In questo modo, siamo partiti da un episodio storico, l’arresto dei Templari per arrivare all’attacco alle torri gemelle. La verità è che è la nostra mente a farci scherzi cercando date e concomitanze. Il 21/12/2012, ossia 2112-2012, viene esattamente il giorno dopo del 2012-2012. La ripetizione di cifre e numeri ha qualcosa di magnetico, è sempre stato sintomo di grandiosi accadimenti; succederà qualcosa anche se non si sa esattamente cosa, potrebbe esserci un terremoto, un’epidemia, un’onda anomala, una guerra, l’inizio di una nuova era, un omicidio, un amore che nasce, un bicchiere che cade a terra … Qualsiasi cosa, come in qualsiasi giorno dell’anno.

Forse l’unica certezza è che dallo spazio per il momento non arriva nessun pericolo, ci sarà un asteroide che potrebbe colpire la terra, ma arriverà nel 2036. Il nome dell’asteroide apre un altro fanta capitolo di approfonditi studi poiché deriva dal dio egiziano Apophis, che significa il “distruttore”. Tuttavia è troppo lontano nel tempo per occuparsene già da oggi, quindi non vale per un immediato esorcismo.
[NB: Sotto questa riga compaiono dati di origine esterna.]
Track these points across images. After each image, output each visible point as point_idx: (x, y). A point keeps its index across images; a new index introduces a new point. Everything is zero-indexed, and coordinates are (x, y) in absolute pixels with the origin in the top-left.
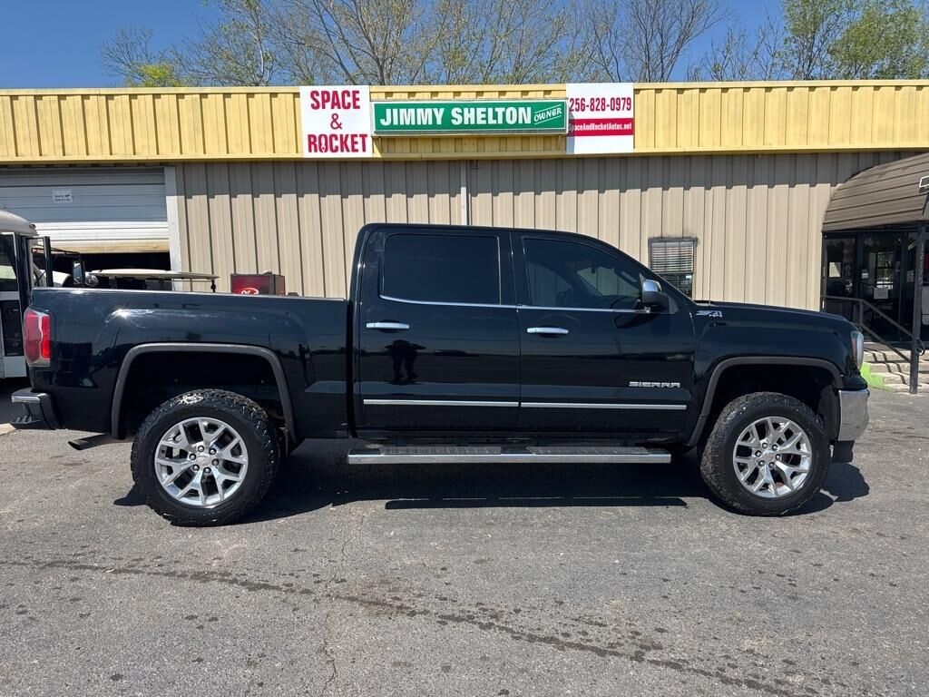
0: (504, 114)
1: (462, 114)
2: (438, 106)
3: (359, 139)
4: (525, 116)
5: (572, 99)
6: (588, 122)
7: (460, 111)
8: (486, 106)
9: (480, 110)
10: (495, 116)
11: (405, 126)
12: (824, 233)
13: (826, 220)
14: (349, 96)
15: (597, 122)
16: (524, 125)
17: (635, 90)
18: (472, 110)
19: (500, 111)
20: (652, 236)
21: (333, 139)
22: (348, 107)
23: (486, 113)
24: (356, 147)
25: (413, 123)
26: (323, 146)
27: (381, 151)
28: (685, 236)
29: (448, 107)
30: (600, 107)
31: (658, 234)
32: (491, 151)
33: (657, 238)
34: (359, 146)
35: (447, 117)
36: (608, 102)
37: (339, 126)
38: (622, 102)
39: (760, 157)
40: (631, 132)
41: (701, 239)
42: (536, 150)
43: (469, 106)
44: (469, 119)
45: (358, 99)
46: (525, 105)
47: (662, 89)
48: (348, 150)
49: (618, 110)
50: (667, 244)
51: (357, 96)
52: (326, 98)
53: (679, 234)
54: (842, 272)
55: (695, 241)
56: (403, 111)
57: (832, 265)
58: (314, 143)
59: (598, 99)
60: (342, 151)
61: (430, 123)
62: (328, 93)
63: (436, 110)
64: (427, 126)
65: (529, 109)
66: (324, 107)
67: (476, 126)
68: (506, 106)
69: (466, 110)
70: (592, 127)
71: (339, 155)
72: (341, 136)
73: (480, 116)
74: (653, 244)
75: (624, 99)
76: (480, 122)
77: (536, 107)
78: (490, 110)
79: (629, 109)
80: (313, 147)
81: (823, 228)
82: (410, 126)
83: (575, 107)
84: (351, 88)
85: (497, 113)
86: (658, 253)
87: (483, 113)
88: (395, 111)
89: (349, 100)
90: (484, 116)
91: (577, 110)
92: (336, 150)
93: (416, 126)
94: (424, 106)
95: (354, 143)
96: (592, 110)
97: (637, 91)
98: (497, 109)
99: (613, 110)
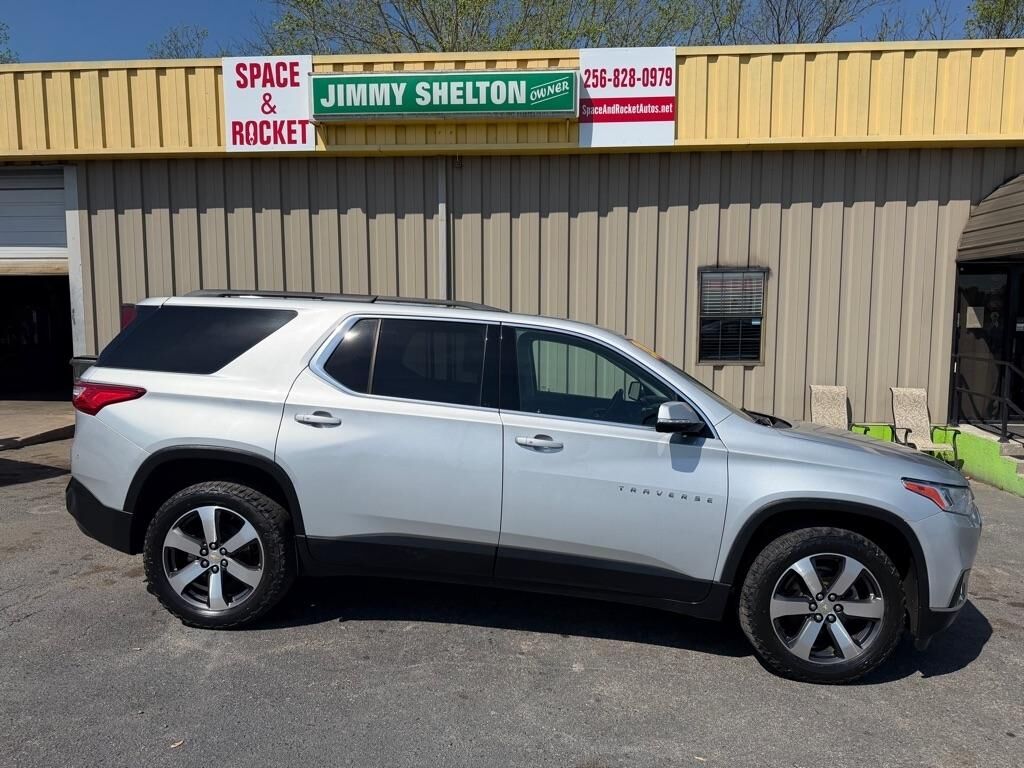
0: (488, 90)
1: (430, 91)
2: (398, 80)
3: (297, 127)
4: (518, 93)
5: (587, 71)
6: (610, 102)
7: (427, 86)
8: (464, 79)
9: (454, 85)
10: (476, 94)
11: (353, 108)
12: (959, 264)
13: (962, 245)
14: (285, 69)
15: (623, 102)
16: (516, 105)
17: (677, 57)
18: (445, 85)
19: (482, 85)
20: (704, 264)
21: (265, 126)
22: (284, 85)
23: (464, 89)
24: (294, 137)
25: (364, 103)
26: (252, 136)
27: (327, 143)
28: (752, 264)
29: (412, 83)
30: (627, 82)
31: (712, 262)
32: (475, 142)
33: (711, 267)
34: (297, 137)
35: (410, 94)
36: (639, 74)
37: (273, 110)
38: (659, 74)
39: (864, 153)
40: (671, 116)
41: (774, 270)
42: (537, 142)
43: (440, 80)
44: (440, 97)
45: (297, 74)
46: (518, 78)
47: (717, 56)
48: (283, 142)
49: (653, 85)
50: (726, 275)
51: (296, 69)
52: (255, 73)
53: (744, 263)
54: (986, 320)
55: (766, 272)
56: (351, 87)
57: (970, 311)
58: (240, 133)
59: (624, 70)
60: (276, 142)
61: (387, 103)
62: (258, 66)
63: (394, 86)
64: (383, 108)
65: (523, 84)
66: (253, 85)
67: (450, 107)
68: (492, 79)
69: (436, 85)
70: (616, 109)
71: (271, 148)
72: (275, 122)
73: (455, 93)
74: (705, 276)
75: (661, 69)
76: (455, 101)
77: (534, 81)
78: (469, 85)
79: (668, 84)
80: (238, 137)
81: (959, 256)
82: (361, 108)
83: (592, 81)
84: (288, 59)
85: (478, 88)
86: (713, 288)
87: (458, 89)
88: (340, 87)
89: (285, 74)
90: (461, 93)
91: (595, 86)
92: (268, 142)
93: (368, 108)
94: (379, 81)
95: (291, 132)
96: (616, 86)
97: (681, 59)
98: (478, 84)
99: (645, 85)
In conclusione, per il momento appaiono veramente insignificanti i preparativi all’estremo addio dell’ umanità intera. Solo i francesi, per non trovarsi impreparati all’accoglienza turistica, hanno deciso di chiudere al pubblico per il 21 dicembre il picco di Bugarach, la località dei Pirenei che, grazie anche al passaparola sul web, è considerato uno dei pochi luoghi della terra che resteranno intatti al momento dell’apocalisse. Ecco, con questa ultima baggianata possiamo dire che abbiamo dato fondo a tutte le idee. Non ci resta che aspettare la fine del fondo.